-- DATA EXTRACTS follows --
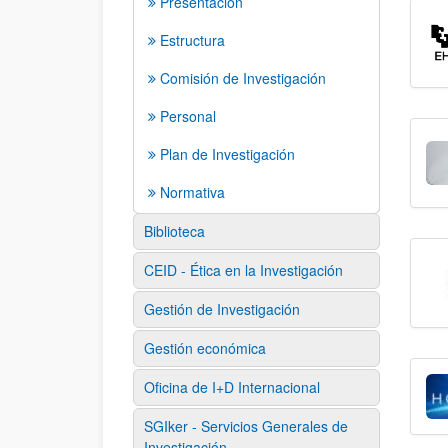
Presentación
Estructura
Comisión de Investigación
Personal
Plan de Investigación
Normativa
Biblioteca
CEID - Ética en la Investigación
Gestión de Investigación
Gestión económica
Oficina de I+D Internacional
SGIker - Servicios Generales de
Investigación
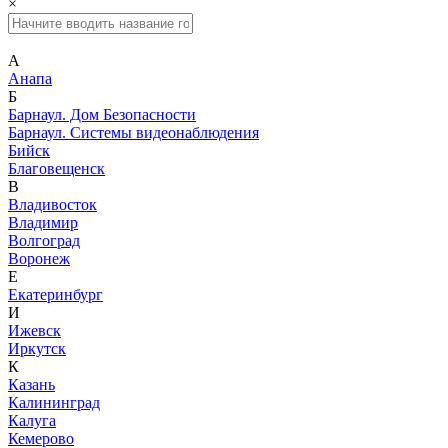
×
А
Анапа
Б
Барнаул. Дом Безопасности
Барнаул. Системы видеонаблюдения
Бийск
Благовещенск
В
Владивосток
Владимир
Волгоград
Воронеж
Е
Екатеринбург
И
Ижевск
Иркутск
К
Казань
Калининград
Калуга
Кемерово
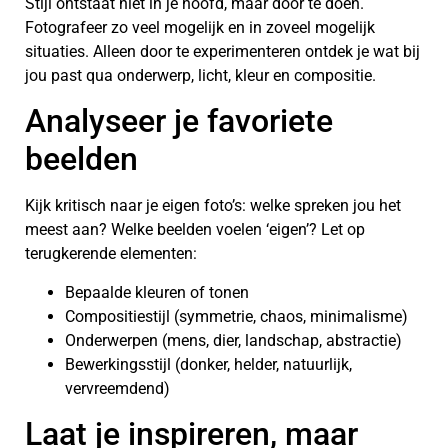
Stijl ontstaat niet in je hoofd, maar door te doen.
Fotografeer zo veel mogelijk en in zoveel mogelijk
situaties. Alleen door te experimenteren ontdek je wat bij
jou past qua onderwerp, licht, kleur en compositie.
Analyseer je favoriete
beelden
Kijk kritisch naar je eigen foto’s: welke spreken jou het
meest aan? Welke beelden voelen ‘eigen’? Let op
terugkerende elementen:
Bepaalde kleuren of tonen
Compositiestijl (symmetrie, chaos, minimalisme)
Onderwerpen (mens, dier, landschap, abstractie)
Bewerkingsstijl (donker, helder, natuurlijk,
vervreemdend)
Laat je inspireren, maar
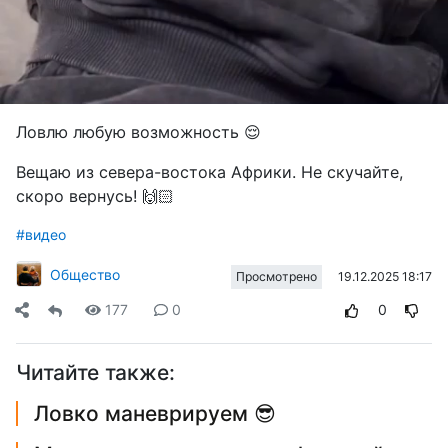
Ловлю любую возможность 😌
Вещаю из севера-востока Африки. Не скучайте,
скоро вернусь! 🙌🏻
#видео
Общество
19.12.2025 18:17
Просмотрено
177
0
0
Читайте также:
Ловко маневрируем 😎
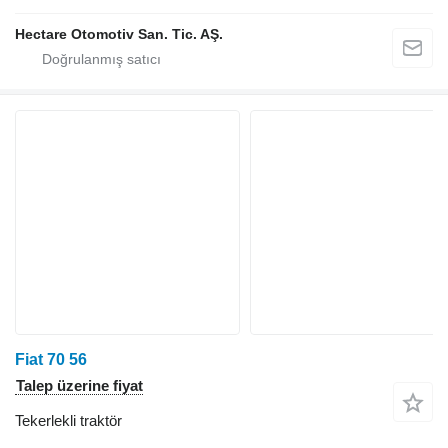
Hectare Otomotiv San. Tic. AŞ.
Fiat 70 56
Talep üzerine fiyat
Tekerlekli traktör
-- DATA EXTRACTS concluded --
Your reply should be one number: the count of lines above that hold the word "maar".

2